I have realized in the past few years that I am not really kidding when I talk about having a 'magic language sense'. There is something about the time-worn repetition about true language that catches my attention when I see it, even if it's not a language I speak, or it's disguised as something else. There is a limit; blocks of Enigma text don't trip it, for instance, although intellectually I've inhaled enough about cryptography to recognize that's what it (probably) is. The format typically used by numbers stations says to me that there is a message there, although since it's probably an arbitrary correspondence code I have no idea what it says, or that it's not all padding and gibberish.

A big tip off that I'm actually noticing something, even if I don't precisely know what it is, is that the language sense works better when I have context, and generally best when I have large amounts of text to look at. Perhaps an equally big clue is that asemic writing trips it backwards -- I'm so used to all kinds of writing having that prismatic overlay of meaning that when it's not there, it takes me quite a while to realize that the scribbling is meant to resemble or evoke the impression of text, if I ever do.

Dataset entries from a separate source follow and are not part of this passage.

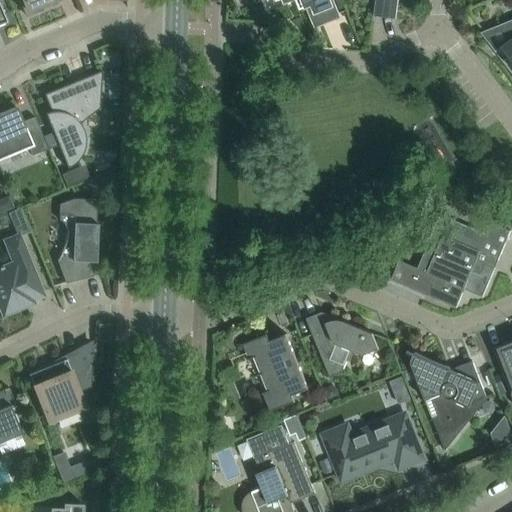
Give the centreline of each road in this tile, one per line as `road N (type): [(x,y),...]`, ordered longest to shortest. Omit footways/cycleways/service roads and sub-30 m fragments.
road 1 (residential): [(163,314),(227,313),(320,281),(452,328),(511,306)]
road 2 (secondary): [(163,314),(175,28)]
road 3 (secondary): [(155,511),(163,314)]
road 4 (residential): [(0,68),(104,20),(175,28)]
road 5 (residential): [(0,359),(87,315),(163,314)]
road 6 (residential): [(442,30),(363,59),(318,58)]
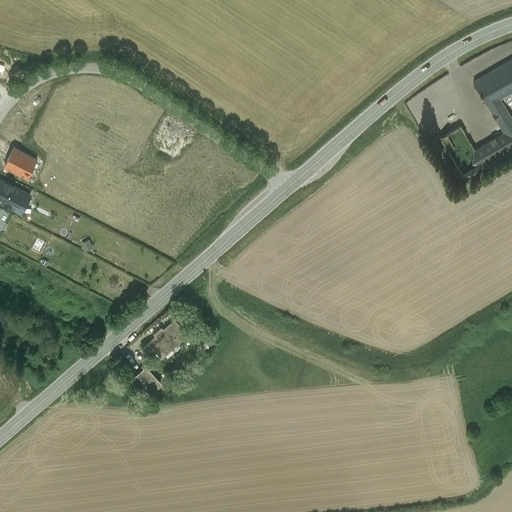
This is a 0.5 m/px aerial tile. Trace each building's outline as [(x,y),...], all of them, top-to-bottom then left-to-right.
[(511,117),(500,97),(511,90),(511,58),(474,81),(503,129),(504,131),(511,126),(511,117)] [(475,149),(461,125),(440,137),(464,176),(483,164),(474,149),(475,149)] [(475,149),(474,149),(483,164),(511,147),(511,143),(504,131),(475,149)] [(29,177),(40,156),(15,144),(5,165),(29,177)] [(34,191),(0,175),(0,201),(24,213),(34,191)] [(84,247),(92,245),(89,238),(82,240),(84,247)] [(153,332),(155,334),(143,344),(152,353),(155,350),(161,356),(184,336),(179,330),(183,326),(174,317),(163,327),(161,325),(153,332)] [(162,381),(146,363),(132,375),(148,393),(162,381)]
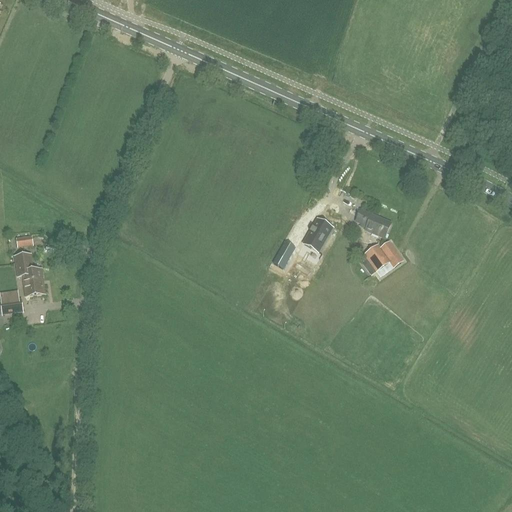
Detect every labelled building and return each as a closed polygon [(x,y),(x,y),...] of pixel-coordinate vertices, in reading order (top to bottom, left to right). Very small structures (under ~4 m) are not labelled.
[(355,223),(366,228),(365,232),(384,241),(391,225),(361,212),(355,223)] [(317,221),(303,246),(318,254),(332,230),(317,221)] [(33,239),(17,241),(18,251),(34,248),(33,239)] [(279,254),(273,265),(283,271),(289,260),(295,250),(285,244),(279,254)] [(378,247),(360,259),(364,264),(363,265),(371,277),(376,274),(380,279),(401,265),(391,250),(383,255),(380,250),(378,247)] [(26,299),(45,297),(41,272),(33,273),(30,257),(15,259),(18,279),(23,279),(26,299)] [(0,305),(2,318),(24,315),(22,301),(0,303),(0,305)]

Knowing that writing has a meaning and being able to decipher it are two different things. I finally got around to looking up Arabic calligraphy a few months ago, because I knew it said something and wanted to know how to figure out what. This sucker over on the right looks perfectly well like writing to me, although I'll be damned if I know what it says -- the artist was drunk as fuck (no, really), and calligraphic art involving ideographs is not typically meant to be read, as such. There are, like, writing parts in it, more than anything, and the line squiggles back and forth in ways that suggest the writer had some sort of stroke order in mind, but ultimately just couldn't be bothered.

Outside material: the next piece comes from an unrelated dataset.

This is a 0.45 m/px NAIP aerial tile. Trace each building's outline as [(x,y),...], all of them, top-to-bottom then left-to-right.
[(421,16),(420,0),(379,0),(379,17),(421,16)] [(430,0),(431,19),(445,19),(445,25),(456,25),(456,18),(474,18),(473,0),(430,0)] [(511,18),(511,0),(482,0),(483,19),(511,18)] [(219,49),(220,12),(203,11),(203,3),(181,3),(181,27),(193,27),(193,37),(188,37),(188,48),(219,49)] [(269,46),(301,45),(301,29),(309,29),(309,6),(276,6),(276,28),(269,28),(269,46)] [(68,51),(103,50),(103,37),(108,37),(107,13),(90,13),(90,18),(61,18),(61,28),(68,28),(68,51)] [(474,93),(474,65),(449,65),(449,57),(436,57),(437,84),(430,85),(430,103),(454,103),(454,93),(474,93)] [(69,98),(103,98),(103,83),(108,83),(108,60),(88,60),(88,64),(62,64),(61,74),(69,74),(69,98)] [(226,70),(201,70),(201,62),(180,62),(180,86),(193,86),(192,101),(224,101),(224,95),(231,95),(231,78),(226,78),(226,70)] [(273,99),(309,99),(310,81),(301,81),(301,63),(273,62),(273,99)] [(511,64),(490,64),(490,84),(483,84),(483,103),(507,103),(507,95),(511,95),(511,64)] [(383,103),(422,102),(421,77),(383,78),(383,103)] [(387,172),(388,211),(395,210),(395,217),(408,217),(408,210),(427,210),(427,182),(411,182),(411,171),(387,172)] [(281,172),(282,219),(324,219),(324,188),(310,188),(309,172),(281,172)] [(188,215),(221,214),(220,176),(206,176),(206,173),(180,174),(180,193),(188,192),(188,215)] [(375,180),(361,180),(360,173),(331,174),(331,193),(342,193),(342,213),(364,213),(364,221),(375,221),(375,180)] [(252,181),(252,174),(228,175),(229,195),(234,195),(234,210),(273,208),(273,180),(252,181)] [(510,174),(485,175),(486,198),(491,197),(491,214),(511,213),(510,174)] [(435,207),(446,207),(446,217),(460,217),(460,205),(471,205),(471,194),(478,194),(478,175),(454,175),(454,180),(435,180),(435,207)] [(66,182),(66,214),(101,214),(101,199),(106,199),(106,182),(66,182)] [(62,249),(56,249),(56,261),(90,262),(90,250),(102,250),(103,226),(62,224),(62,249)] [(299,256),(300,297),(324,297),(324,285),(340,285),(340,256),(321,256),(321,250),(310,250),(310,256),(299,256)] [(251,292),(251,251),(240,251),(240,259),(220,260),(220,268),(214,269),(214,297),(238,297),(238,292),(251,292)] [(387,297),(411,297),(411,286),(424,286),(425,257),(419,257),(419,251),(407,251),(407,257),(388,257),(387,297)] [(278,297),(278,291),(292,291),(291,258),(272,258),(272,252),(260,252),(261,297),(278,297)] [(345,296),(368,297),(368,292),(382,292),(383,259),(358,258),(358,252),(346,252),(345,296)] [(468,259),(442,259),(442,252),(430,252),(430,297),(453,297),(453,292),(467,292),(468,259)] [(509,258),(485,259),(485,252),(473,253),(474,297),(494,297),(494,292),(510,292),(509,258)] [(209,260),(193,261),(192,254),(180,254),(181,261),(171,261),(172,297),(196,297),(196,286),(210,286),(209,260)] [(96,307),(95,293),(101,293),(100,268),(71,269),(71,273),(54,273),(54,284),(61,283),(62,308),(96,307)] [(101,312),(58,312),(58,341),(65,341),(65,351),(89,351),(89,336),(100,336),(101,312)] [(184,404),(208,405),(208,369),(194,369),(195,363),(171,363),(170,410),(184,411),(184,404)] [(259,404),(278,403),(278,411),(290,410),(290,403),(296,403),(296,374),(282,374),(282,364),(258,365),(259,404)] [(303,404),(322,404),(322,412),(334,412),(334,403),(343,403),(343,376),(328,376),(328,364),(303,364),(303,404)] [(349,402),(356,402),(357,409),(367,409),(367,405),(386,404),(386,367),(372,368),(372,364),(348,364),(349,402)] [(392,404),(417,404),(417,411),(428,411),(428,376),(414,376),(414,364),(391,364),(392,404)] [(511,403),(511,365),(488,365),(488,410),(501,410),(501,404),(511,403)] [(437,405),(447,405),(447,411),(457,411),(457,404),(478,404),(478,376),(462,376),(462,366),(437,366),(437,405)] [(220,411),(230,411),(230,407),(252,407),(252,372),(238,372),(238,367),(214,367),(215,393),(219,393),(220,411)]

Most asemic writing doesn't even tickle the language sense. The Codex Seraphinianus (left), beautiful as it is as a work of art, looks completely wrong. That is, in fact, the whole of my first impression of it, although after looking much longer I can piece together where the reaction comes from: The font is meant to emulate handwriting, but those letterforms are much more complicated than anything that could have evolved from habitually writing words as long as the ones seen in the text. Humans are much too lazy for that, honestly. There is a suspicious amount of repetition not just in what you get at the end of words -- and I say this as a native speaker of a language that only distinguishes one major case, one grammatical number, and one present-tense conjugation, and chooses to mark them all with an S -- but also in the beginning. I also note a few spots where one symbol occurs three times in a row, right in the middle of a word, which, for reasons yet obscure, is virtually unheard of in a regular orthography.

The Voynich Manuscript (right), I'm iffy about. If it's anything, it's an invented language -- it looks wrong, both to my eye and evidently to sophisticated cryptography analysis, for natural language. The letters are much more natural than the Codex, though, and it was clearly developed by someone familiar with writing and literacy in general. Compare to the examples on this page, for instance. It looks most like the Latin, which is medieval and generally appalling to read, which is understandable, since ergonomics wouldn't be invented for another few hundred years.

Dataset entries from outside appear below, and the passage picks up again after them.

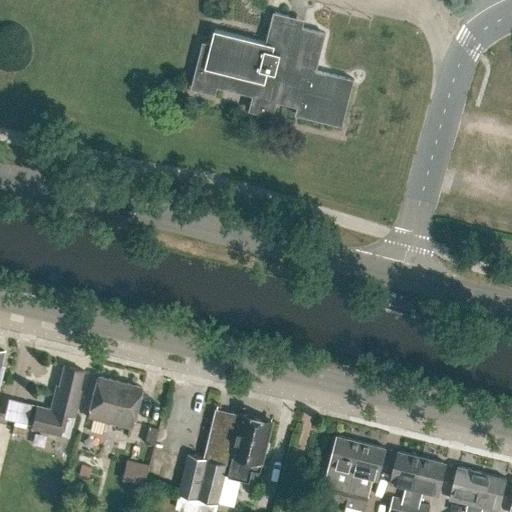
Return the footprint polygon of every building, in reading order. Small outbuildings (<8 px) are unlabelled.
[(354,80),(316,70),(325,33),(288,24),(290,17),(274,13),(267,43),(215,30),(211,44),(203,43),(192,87),(215,93),(217,86),(254,95),(250,110),(273,116),(276,101),(298,106),(296,114),(342,126),(354,80)] [(205,190),(202,201),(219,206),(222,194),(205,190)] [(35,405),(30,427),(60,434),(65,413),(73,415),(78,391),(76,390),(81,370),(64,366),(59,386),(56,387),(50,409),(35,405)] [(96,375),(86,416),(130,427),(141,386),(96,375)] [(189,453),(176,507),(196,511),(215,511),(228,464),(231,464),(228,475),(249,481),(252,469),(261,471),(272,422),(216,408),(204,457),(189,453)] [(326,486),(331,487),(328,498),(346,502),(362,442),(338,436),(326,486)] [(362,442),(346,502),(364,507),(369,491),(371,479),(377,480),(385,448),(362,442)] [(407,511),(422,457),(398,451),(390,484),(406,488),(403,499),(393,497),(388,511),(407,511)] [(428,511),(430,506),(420,503),(423,492),(437,496),(446,463),(422,457),(407,511),(428,511)] [(116,478),(139,482),(143,462),(119,458),(116,478)] [(450,499),(468,504),(465,511),(472,511),(482,472),(459,466),(450,499)] [(481,511),(483,507),(498,511),(506,478),(482,472),(472,511),(481,511)]
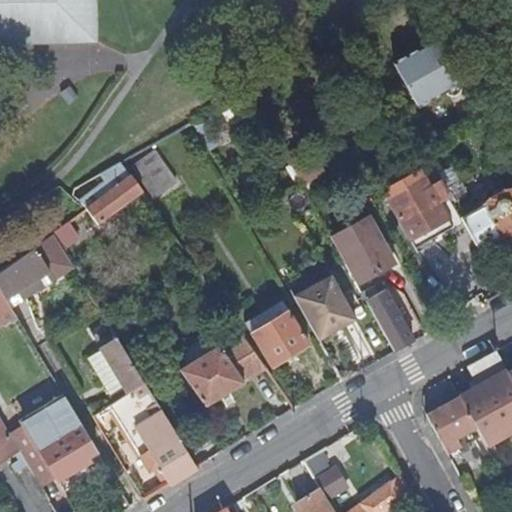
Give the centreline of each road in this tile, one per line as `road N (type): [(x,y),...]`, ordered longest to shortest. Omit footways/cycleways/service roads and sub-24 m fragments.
road 1 (residential): [(172,511),(379,386)]
road 2 (residential): [(379,386),(511,312)]
road 3 (residential): [(449,511),(379,386)]
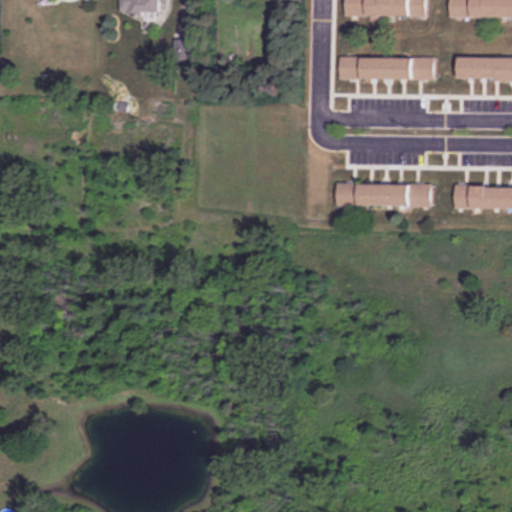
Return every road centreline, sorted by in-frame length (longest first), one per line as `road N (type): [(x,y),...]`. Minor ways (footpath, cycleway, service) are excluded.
road 1 (residential): [(321,0),(316,214)]
road 2 (residential): [(319,124),(511,129)]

[Note that I actually cannot read all of the things in each of those above-linked thumbnails. The French one starts "It is the command of the Monseigneur de Grenoble de..." something something something, lots of stuff involving what I suspect may be the 'royal we'; the Italian is something about theology written to a priest; the Latin is on the topic of Rome, although mainly what I spot are a lot of conjugations of 'to be'. The German and Spanish, aside from the odd grammar word, are completely indecipherable. So if you ever wanted the comfort of knowing that I have limitations, here you are: I am powerless against terrible handwriting in languages in which I am not fully fluent. You're welcome.]

The thing that has come closest to fooling me into thinking it's real writing so far is Xu Bing's A Book From The Sky. The title page is reproduced at left. This may be cheating, somewhat, since I don't really read Chinese, but I do read Japanese well enough to plow through Meitantei Conan games in it, so that has to count for something. It's rare for me to look at a Chinese text and recognize no characters in it; a lot of the common words, especially prepositions and other grammar words, use characters that are still in use (sometimes in simplified form) in Japanese, even if the native Japanese prepositions are written in kana nowadays.

I couldn't say definitively that the characters used in that text aren't real Chinese, but my first instinct is to say they aren't modern Chinese -- the page looks, for lack of a better description, too busy. Characters generally evolve from complicated to simple, and while there are a lot of complex characters that remain in the traditional set used in Hong Kong, it would be unusual for even a text that short to contain that small a number of characters common enough to have evolved a simpler form over time. The fiddlier the character is, the older it's likely to be. Characters that remain fiddly to this day are usually ones that aren't used often enough for people to have gotten lazy about drawing them.